------ READING PASSAGE

2020 PIT dataframe: image

2020 HIC dataframe: image

Additional datasets that will be pulled into this analysis include HUD funding levels at the programmatic level accross the COCs and population data available from the US Census. County-level and state-level data that is able to be translated into CoC-level units will be integrated to provide context beyond HUD information. This will include population, poverty level, and geolocation data that will allow for a more robust analysis and presentation of data at both the CoC level as well as by census unit. This data will be combined and standardized using FIPS coding to keep consistent across all data sources, which will allow indexing to each HUD CoC.

The hypothesis for this project is that we will be able to correlate certain factors across these broad nation-wide data sets with homelessness outcomes. Successful homelessness outcomes for this project will be defined by cities with the lowest percent of unsheltered and/or unsheltered homeless as a percentage of the city's population. These findings would then be the first step in helping to guide additional dialog and potentially new investments in our city of Indianapolis. Currently the Mayor of Indianapolis has a proposal to spend 12.5 million dollars on a new low barrier shelter which would include additional transitional beds. Does our modeling provide evidence in support of this proposal?

------------
------ DATA EXTRACT

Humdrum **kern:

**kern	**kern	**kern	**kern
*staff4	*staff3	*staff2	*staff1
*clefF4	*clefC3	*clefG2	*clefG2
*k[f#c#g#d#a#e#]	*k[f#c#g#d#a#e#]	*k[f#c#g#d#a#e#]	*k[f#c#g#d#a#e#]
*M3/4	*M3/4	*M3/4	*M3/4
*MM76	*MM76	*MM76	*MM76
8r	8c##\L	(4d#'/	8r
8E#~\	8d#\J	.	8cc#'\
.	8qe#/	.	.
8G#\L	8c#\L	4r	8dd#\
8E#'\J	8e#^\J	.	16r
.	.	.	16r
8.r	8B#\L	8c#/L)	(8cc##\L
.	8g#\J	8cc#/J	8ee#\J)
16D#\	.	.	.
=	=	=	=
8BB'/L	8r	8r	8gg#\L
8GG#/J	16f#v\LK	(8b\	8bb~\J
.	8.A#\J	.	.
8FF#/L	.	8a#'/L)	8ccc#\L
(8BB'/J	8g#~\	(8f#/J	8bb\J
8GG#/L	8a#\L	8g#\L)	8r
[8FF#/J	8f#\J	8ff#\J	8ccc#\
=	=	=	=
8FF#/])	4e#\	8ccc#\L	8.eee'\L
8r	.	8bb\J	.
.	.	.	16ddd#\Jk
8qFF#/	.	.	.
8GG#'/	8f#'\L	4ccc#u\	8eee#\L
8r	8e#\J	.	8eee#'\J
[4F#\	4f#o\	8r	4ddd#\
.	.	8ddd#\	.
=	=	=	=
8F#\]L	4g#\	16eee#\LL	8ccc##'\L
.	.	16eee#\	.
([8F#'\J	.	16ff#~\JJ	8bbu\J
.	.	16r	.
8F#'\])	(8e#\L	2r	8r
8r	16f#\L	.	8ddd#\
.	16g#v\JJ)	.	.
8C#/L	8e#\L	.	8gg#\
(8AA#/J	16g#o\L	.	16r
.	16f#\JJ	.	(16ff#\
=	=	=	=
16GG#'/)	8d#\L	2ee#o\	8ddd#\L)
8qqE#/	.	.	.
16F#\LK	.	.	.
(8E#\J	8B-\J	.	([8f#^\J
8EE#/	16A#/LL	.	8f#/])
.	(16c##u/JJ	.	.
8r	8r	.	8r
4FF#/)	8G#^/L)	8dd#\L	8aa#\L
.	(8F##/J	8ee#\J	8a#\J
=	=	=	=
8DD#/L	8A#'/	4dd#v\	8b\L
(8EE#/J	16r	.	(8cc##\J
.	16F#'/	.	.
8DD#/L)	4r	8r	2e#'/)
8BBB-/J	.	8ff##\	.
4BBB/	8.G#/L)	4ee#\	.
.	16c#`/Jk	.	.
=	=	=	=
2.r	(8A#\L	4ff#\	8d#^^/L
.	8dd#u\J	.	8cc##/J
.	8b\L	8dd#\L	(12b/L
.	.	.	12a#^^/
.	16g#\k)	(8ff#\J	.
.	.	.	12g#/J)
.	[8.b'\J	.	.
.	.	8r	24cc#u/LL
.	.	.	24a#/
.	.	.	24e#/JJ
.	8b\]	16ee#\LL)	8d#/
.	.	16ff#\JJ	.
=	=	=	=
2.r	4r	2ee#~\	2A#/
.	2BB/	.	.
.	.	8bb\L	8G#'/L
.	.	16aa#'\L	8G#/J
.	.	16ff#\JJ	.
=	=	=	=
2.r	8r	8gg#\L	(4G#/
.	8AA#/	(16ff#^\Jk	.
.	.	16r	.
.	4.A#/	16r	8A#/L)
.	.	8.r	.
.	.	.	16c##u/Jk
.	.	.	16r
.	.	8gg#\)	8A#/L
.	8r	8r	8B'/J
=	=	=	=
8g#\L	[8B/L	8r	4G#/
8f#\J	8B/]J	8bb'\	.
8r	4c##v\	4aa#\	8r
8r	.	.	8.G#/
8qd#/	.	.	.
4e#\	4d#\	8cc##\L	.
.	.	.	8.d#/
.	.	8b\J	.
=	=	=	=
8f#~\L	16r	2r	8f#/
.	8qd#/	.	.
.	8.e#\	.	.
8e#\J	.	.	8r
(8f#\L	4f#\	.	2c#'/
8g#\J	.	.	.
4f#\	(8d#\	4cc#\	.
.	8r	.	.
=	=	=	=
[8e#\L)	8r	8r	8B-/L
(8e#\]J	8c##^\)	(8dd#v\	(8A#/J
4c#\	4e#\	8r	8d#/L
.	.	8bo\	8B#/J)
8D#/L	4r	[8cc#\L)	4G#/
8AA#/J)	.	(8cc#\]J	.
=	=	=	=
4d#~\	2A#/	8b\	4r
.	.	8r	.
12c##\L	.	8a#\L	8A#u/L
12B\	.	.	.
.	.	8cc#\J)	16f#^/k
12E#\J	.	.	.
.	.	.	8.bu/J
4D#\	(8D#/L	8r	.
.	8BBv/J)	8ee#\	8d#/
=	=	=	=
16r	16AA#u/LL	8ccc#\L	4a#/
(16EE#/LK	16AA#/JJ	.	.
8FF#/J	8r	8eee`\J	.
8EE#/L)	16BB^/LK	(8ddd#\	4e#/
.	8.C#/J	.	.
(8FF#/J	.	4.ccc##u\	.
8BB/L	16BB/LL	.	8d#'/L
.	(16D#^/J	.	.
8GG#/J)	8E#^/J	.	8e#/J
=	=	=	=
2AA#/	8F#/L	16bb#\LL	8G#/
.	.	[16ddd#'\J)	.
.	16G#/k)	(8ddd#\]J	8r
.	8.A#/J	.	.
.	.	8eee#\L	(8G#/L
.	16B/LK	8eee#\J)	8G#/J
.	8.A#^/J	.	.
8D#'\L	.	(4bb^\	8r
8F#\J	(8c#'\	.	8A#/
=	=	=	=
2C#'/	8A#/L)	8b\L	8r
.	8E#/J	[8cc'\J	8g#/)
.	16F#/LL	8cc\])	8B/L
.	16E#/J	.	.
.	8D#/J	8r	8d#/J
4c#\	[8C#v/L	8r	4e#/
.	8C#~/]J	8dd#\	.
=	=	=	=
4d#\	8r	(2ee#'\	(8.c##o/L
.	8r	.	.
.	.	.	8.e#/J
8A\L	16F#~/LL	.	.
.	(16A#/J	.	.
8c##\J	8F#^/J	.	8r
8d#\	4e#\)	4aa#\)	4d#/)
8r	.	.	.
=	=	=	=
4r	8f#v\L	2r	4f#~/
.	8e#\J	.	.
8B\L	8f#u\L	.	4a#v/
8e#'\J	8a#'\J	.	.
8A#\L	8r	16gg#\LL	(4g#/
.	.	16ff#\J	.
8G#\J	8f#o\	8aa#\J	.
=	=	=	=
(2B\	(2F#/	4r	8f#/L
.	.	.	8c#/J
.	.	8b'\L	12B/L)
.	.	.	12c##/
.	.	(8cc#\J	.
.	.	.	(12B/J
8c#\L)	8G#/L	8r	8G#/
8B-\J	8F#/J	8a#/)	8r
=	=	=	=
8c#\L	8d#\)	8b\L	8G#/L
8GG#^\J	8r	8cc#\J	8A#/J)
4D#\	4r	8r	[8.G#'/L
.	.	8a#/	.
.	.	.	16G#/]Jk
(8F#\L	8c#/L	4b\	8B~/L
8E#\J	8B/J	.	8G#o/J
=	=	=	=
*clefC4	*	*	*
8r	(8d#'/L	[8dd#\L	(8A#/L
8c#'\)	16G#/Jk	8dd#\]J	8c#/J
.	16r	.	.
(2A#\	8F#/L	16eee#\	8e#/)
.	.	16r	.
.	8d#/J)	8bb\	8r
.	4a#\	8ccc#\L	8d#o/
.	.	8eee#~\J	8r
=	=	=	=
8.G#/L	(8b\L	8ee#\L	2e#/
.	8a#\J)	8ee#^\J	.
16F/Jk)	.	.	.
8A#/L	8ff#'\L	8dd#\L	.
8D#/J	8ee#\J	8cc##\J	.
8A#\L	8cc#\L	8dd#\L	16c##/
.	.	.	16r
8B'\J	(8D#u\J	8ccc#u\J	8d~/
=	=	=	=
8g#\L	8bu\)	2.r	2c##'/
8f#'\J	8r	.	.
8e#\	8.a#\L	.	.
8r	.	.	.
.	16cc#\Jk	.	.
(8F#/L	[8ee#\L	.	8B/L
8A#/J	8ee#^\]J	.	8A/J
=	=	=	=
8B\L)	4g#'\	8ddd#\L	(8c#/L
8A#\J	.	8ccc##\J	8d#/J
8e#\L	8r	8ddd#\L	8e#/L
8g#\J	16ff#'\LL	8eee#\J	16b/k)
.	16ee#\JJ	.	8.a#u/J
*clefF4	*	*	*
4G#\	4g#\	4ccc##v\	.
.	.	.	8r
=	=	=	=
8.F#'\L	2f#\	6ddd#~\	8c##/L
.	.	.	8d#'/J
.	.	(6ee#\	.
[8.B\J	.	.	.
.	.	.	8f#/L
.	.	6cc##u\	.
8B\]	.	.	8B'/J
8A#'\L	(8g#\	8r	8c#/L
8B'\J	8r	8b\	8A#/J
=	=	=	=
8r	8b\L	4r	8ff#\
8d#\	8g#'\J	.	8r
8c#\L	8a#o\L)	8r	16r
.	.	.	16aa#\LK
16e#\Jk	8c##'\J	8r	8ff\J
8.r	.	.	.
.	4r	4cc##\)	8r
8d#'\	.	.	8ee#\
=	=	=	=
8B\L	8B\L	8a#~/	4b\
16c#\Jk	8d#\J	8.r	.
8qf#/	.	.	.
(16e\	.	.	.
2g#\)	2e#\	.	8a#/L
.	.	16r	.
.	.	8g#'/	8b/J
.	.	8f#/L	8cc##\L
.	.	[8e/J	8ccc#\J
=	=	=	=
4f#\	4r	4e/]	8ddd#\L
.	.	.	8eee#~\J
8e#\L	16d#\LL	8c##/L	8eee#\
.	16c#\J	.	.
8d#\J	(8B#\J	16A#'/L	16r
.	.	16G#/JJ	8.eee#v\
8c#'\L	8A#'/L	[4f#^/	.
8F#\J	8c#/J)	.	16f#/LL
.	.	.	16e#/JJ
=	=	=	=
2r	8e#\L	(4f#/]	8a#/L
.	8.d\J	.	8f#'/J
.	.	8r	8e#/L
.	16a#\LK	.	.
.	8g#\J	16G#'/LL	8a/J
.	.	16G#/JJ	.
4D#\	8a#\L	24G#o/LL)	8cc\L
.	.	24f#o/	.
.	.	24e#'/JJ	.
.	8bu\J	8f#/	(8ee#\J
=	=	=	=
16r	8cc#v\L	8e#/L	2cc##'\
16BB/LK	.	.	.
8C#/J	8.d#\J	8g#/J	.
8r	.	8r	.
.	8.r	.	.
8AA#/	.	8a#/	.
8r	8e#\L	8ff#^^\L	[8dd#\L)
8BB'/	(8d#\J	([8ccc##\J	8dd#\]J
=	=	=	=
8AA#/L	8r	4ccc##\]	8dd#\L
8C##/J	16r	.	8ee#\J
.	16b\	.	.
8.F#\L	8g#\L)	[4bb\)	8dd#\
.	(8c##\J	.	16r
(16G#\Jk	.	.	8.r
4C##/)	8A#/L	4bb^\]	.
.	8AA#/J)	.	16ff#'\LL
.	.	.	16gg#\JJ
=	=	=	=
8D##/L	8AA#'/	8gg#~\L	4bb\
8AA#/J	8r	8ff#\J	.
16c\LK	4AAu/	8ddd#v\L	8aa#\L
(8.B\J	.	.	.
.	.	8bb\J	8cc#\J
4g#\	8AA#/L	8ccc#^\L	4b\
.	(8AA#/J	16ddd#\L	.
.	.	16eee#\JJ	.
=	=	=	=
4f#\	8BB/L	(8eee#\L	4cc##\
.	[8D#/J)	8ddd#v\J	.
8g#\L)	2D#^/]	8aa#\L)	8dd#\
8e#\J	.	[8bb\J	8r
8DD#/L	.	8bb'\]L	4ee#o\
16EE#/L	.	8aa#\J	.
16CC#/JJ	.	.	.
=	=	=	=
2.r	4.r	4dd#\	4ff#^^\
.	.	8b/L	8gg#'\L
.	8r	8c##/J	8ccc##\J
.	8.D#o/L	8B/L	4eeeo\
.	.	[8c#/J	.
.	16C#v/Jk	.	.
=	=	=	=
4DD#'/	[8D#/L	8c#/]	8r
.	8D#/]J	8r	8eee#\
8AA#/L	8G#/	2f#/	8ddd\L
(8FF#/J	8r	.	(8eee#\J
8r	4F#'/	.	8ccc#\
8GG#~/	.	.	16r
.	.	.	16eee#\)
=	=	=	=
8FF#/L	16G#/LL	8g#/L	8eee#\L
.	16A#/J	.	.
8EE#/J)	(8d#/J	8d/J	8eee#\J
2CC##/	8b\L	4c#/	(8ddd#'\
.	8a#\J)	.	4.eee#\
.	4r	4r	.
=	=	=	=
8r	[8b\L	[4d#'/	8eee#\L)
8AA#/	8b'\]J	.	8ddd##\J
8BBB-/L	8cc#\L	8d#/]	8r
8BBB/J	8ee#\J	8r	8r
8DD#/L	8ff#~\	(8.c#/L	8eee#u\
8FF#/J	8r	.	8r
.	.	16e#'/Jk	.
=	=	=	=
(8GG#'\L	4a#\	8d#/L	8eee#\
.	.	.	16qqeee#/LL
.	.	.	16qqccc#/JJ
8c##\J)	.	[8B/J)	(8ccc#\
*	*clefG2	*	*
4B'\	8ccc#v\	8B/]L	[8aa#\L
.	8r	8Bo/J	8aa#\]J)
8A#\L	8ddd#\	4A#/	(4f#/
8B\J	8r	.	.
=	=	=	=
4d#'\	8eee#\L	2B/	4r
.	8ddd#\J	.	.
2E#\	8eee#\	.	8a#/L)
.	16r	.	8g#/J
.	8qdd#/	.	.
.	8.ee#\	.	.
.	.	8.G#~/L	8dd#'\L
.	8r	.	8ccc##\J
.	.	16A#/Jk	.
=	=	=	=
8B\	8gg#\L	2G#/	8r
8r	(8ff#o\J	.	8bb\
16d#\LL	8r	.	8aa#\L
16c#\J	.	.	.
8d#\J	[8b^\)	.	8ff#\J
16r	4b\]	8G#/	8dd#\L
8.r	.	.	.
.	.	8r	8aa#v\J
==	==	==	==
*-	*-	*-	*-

------------

- ACTIVITY LIST -
[a] From the homelessness project description, copy the passage starting with "The hypothesis for" and going on through "of this proposal?".
[b] Turn the paragraph of the homelessness project description that begins "Additional datasets that will be pulled" into a short list that keeps its main facts.
[c] Write what comes next in the homelessness project description, picking up after its final sentence.

- RESULTS FOR EACH TASK -
[a]
The hypothesis for this project is that we will be able to correlate certain factors across these broad nation-wide data sets with homelessness outcomes. Successful homelessness outcomes for this project will be defined by cities with the lowest percent of unsheltered and/or unsheltered homeless as a percentage of the city's population. These findings would then be the first step in helping to guide additional dialog and potentially new investments in our city of Indianapolis. Currently the Mayor of Indianapolis has a proposal to spend 12.5 million dollars on a new low barrier shelter which would include additional transitional beds. Does our modeling provide evidence in support of this proposal?

[b]
- Additional datasets: HUD funding levels at the programmatic level across the CoCs, and population data from the US Census.
- County-level and state-level data that can be translated into CoC-level units will add context beyond HUD information.
- This will include population, poverty level, and geolocation data, allowing analysis and presentation at the CoC level and by census unit.
- The data will be combined and standardized with FIPS coding for consistency across all sources, allowing indexing to each HUD CoC.

[c]
Machine learning Model

The overall strategy for our machine learning approach is to first establish if there are key features from the combined PIT/HIC datasets which are correlated with the outcome of unsheltered individuals. We felt like random forest models would provide an initial visualization of feature importances. If there were strong correlations with outcomes, we hoped there might be a slim chance that we would be able to build a predictive deep learning model to predict if changing the number of beds/units of certain types in a given city would be predicted to deliver an improvement in the unsheltered individuals target. Since the CoC's represent areas of greatly differing populations, we anticipated that we would need some way to normalize across CoCs. We envisioned that transforming our data into percents of total CoC population would be a reasonable way to do this.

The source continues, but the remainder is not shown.